TASKS AND EXERCISES =>
1. From the passage on giving more money to the poor, return the portion that begins at the words "Give More Money to the" and stops after the words "in the economy.".
2. In the passage on giving more money to the poor, what does the text say the government should do to prevent either inflation or a trade deficit in the second scenario?
3. Translate the following sentence from the passage on giving more money to the poor into Spanish: "In the second scenario, however, assume that there are no demand side constraints."

Give More Money to the Poor

In the second case, the government enacts policies that directly or indirectly give more money to average or poor households. Again, these policies could be enacted in two different scenarios. For the first scenario, assume that the economy operates under demand-side constraints. This mean that the economy suffers from weak demand—consumption and investment—and that there is resource and labor slack, or inefficiencies in the economy.

Under these circumstances, delivering money to the poor directly boosts consumption (because, by definition, they consume most additional income) and indirectly boosts investment as businesses increase capacity to meet this additional demand. There are various iterations in which the increase in household income would be partly consumed and partly saved, with the saved portion funding new investment to serve the increase in consumption, which further increases household income and, in doing so, creates additional consumption and savings, and so on. The basic arithmetic (found in any introductory economics textbook) isn’t worth getting into, but it is easy to show that as long as there is slack in the economy, both investment and savings will rise as consumption is boosted.

Once again, the result is MMT heaven. The government can create money or debt, so to speak, to fund transfers to the poor, but because the consequence is that investment grows by at least as much as the amount of money or debt, there is neither inflation nor an increase in the country’s debt burden (as the debt grows by less than GDP does, which is a proxy for debt-servicing capacity).

In the second scenario, however, assume that there are no demand side constraints. In such a world, growth is constrained by high costs of capital, regulations, or other supply-side constraints. Under these conditions, delivering money to the poor boosts consumption, but because the supply-side constraints aren’t addressed there is no equivalent boost in investment or GDP. This means that, at current prices, total demand for goods and services has risen with no equivalent rise in the supply, so the country must suffer from inflation or, if unlike the United States it has control over its current account, it must run a trade deficit, which is balanced by equivalent capital outflows. The way to prevent either outcome is for the government to raise taxes enough to reduce aggregate demand to its original level.

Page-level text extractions
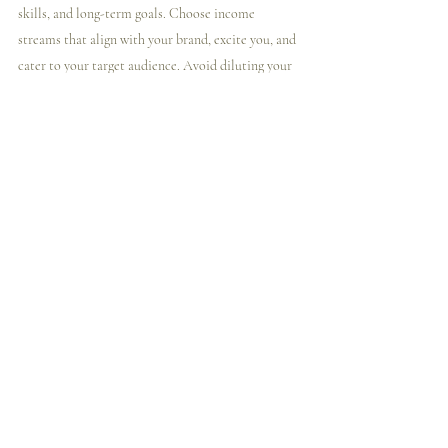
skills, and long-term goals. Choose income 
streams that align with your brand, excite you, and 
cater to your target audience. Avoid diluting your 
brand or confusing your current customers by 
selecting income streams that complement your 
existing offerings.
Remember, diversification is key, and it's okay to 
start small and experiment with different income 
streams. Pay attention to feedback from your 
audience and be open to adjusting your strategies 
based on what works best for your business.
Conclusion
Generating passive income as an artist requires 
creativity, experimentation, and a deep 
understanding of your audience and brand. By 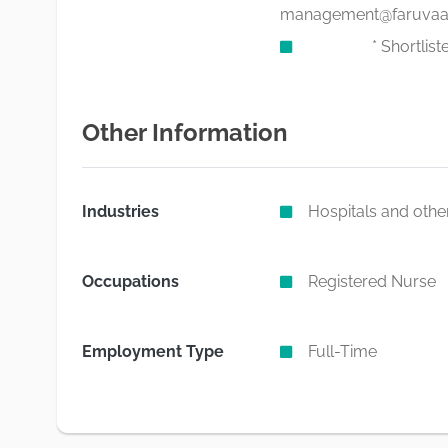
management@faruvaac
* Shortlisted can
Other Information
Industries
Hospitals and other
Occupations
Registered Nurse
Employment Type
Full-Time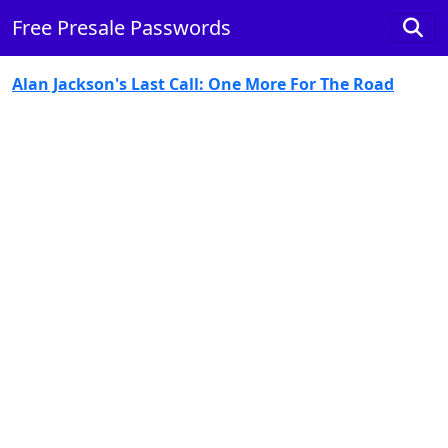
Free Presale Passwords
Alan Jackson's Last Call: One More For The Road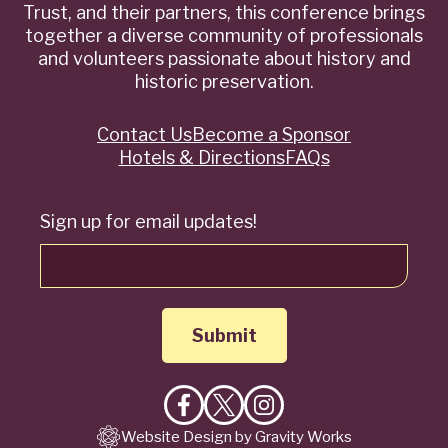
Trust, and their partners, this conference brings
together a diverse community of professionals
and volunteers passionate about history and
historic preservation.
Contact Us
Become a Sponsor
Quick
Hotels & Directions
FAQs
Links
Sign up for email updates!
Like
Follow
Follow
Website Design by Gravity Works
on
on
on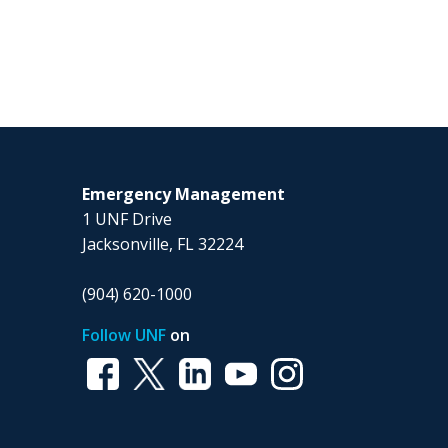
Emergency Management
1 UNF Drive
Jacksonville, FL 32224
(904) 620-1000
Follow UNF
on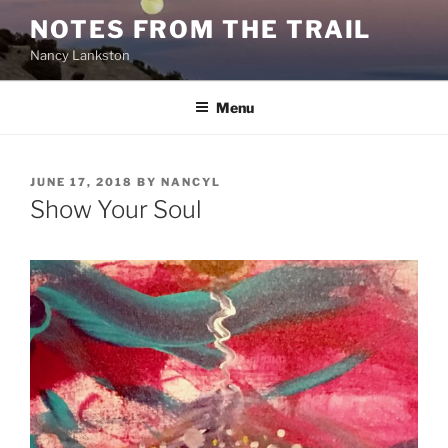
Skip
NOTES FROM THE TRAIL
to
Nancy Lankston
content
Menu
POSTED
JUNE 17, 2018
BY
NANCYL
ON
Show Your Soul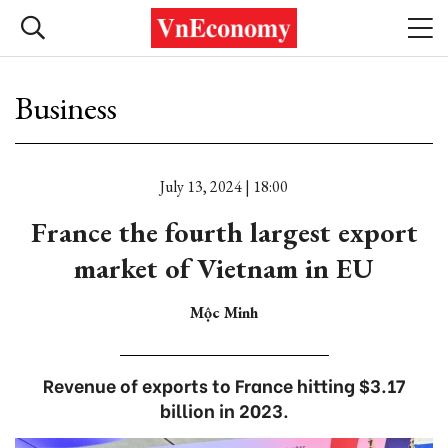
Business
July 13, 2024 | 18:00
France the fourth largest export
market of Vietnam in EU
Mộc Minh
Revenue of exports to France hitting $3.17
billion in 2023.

SET OF ANSWERS =>
1.
Give More Money to the Poor

In the second case, the government enacts policies that directly or indirectly give more money to average or poor households. Again, these policies could be enacted in two different scenarios. For the first scenario, assume that the economy operates under demand-side constraints. This mean that the economy suffers from weak demand—consumption and investment—and that there is resource and labor slack, or inefficiencies in the economy.

2. Raise taxes enough to reduce aggregate demand to its original level.

3. En el segundo escenario, sin embargo, supongamos que no existen restricciones del lado de la demanda.